The National Institutes of Health (NIH) said that it will fund a series of collaborations with medical research institutions in the region as part of a new initiative that will expand ongoing research at the NIH-funded Centers for AIDS Research, a group of HIV-focused research institutions focused on reducing the burden of HIV domestically and globally.
The National Institute of Allergy and Infectious Diseases (NIAID) will fund HIV care and prevention research in the southern United States, which has the highest rates of new HIV cases, people living with HIV, and HIV-related deaths of any US region.
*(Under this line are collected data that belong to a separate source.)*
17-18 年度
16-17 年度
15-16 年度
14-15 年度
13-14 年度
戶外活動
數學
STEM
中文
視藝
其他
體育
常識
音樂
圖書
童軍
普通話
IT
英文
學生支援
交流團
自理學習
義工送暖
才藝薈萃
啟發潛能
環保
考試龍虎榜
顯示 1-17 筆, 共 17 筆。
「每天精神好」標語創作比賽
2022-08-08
The institute said that it will fund a series of collaborations with medical research institutions in the region as part of a new initiative that will expand upon ongoing research at the National Institutes of Health—funded Centers for AIDS Research (CFARs), a group of HIV-focused research institutions aiming to reduce the burden of HIV domestically and globally.
“The Centers for AIDS Research are our research boots on the ground, working in diverse communities nationwide,” said Anthony S. Fauci, MD, director, NIAID, in a statement. “This new initiative harnesses their local expertise to design smart, innovative ways to fill the gaps in HIV treatment and prevention care that are pervasive in the US South.”
According to the institute, because much of the research infrastructure is already in place, the new effort will allow critical findings with modest funding. They estimate that each locality could compete to receive up to $300,000 per year.
Through the effort, CFARs in the South will leverage their already existing relationships with local authorities, as well as community-based groups, programs of the CDC, and the Ryan White HIV/AIDS Program. By collaborating with these partners, the CFARs hope to be able to identify and evaluate strategies to help connect people at risk of or living with HIV with prevention services and medical care and help ensure they maintain their engagement in care.
The initiative will also focus on treatment, specifically antiretroviral therapy, which, when adhered to, suppresses HIV infection to undetectable levels. They will also place an emphasis on both pre-exposure prophylaxis, which reduces the risk of acquiring HIV by more than 95% when adhered to, and postexposure prophylaxis, which can prevent HIV infection if begun within 3 days of exposure and taken for an additional 28 days.
“Interventions that demonstrate success in test counties could be scaled-up elsewhere,” the institute wrote.
The South has remained a crucial target for reaching goals for ending the HIV epidemic, with persistent disparities among diagnosis rates, as well as linkage to prevention and treatment. While the region accounted for more than half (52%) of all new HIV diagnoses in 2016, it accounted for just 30% of pre-exposure prophylaxis users.